Your instructions - Reproduce verbatim the stretch of lines from the one containing "Are the bars horizontal?" through the one containing "Which category has", both included. Leave the pictures out.

Data for processing -
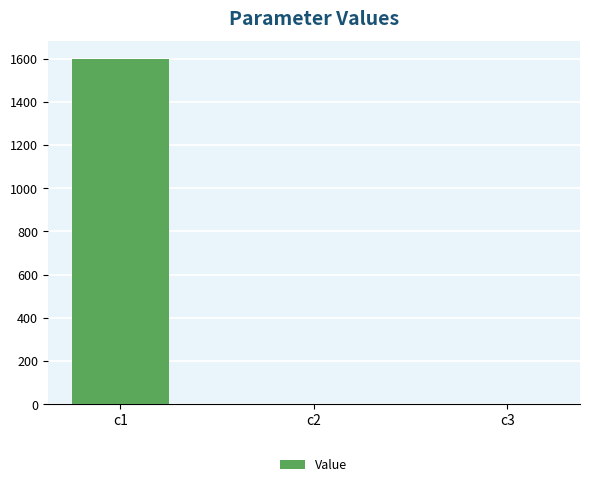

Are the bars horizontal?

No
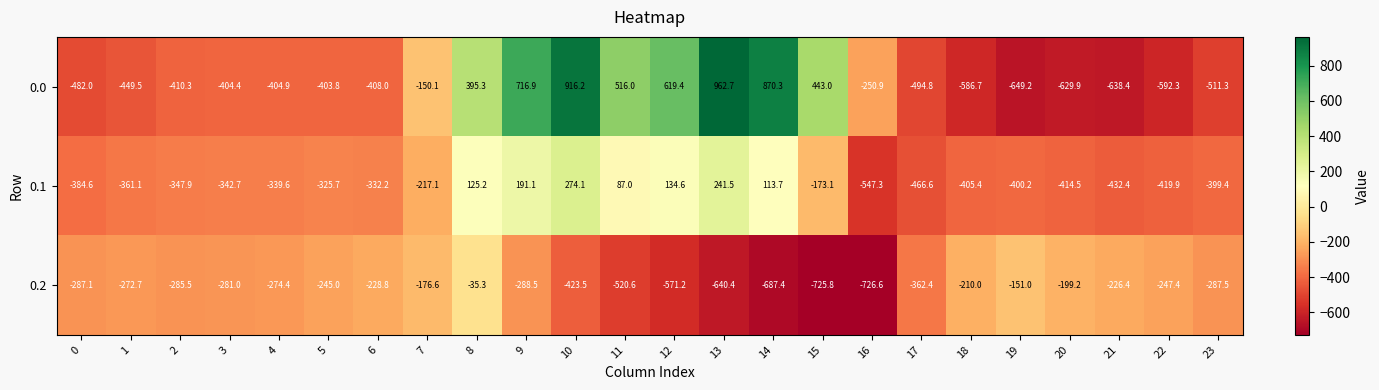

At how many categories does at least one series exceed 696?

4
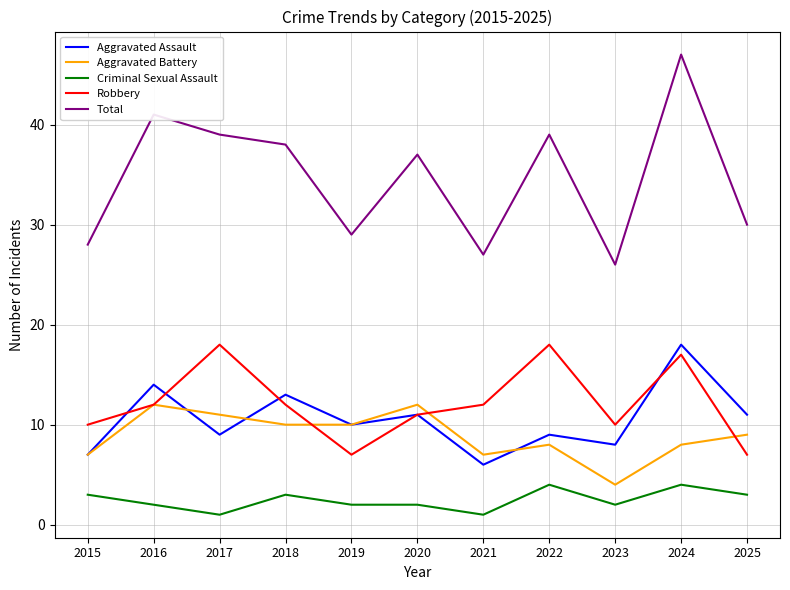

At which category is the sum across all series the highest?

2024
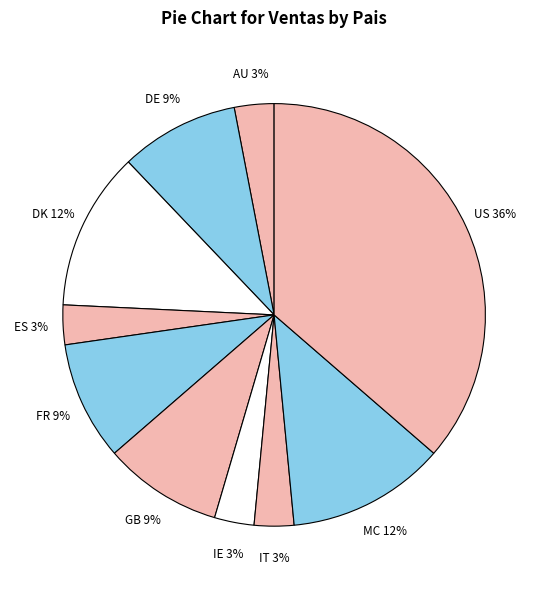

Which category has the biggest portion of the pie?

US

---

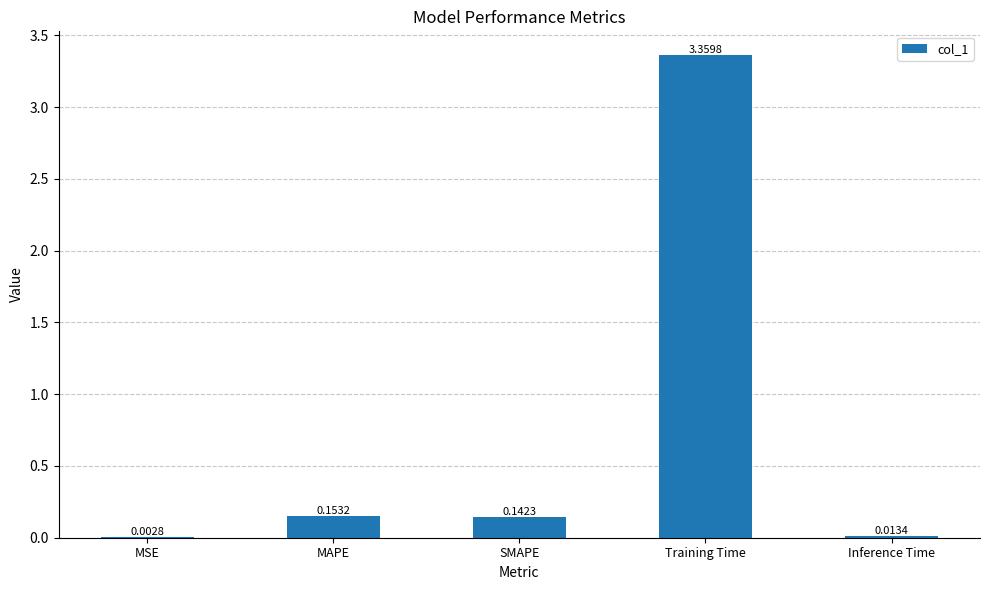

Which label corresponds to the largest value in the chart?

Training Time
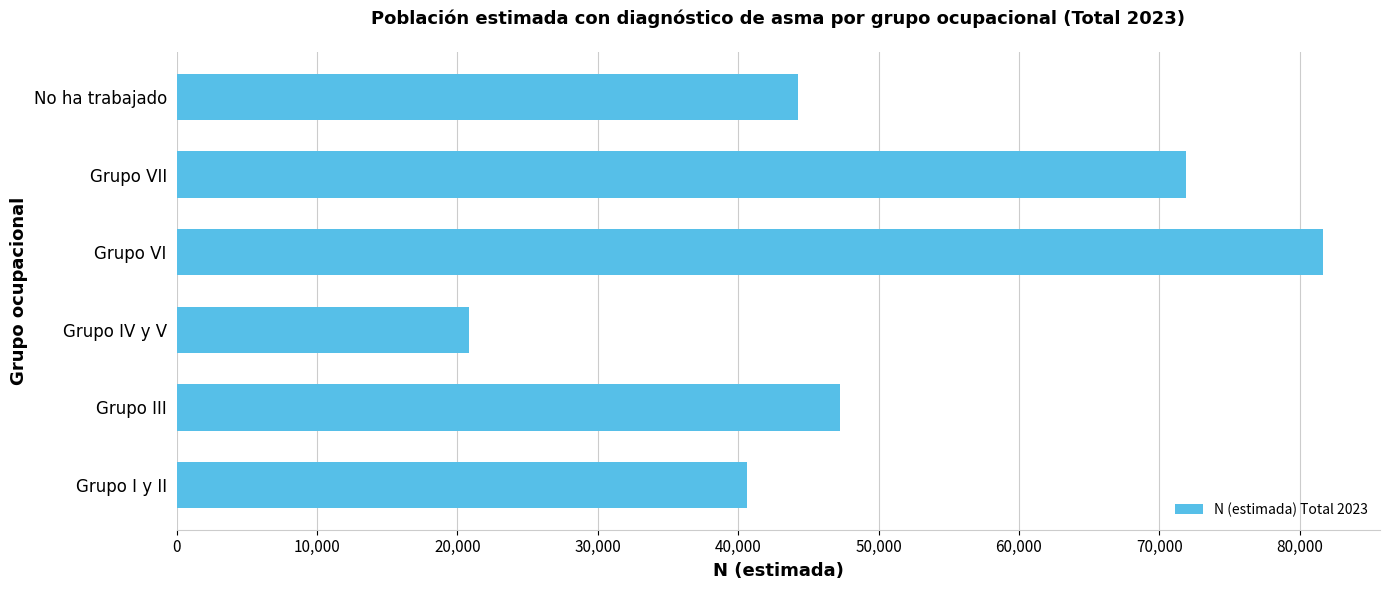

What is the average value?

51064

Result of the exercise -
Are the bars horizontal?

No

At how many categories does at least one series exceed 696?

4

At which category is the sum across all series the highest?

2024

Which category has the biggest portion of the pie?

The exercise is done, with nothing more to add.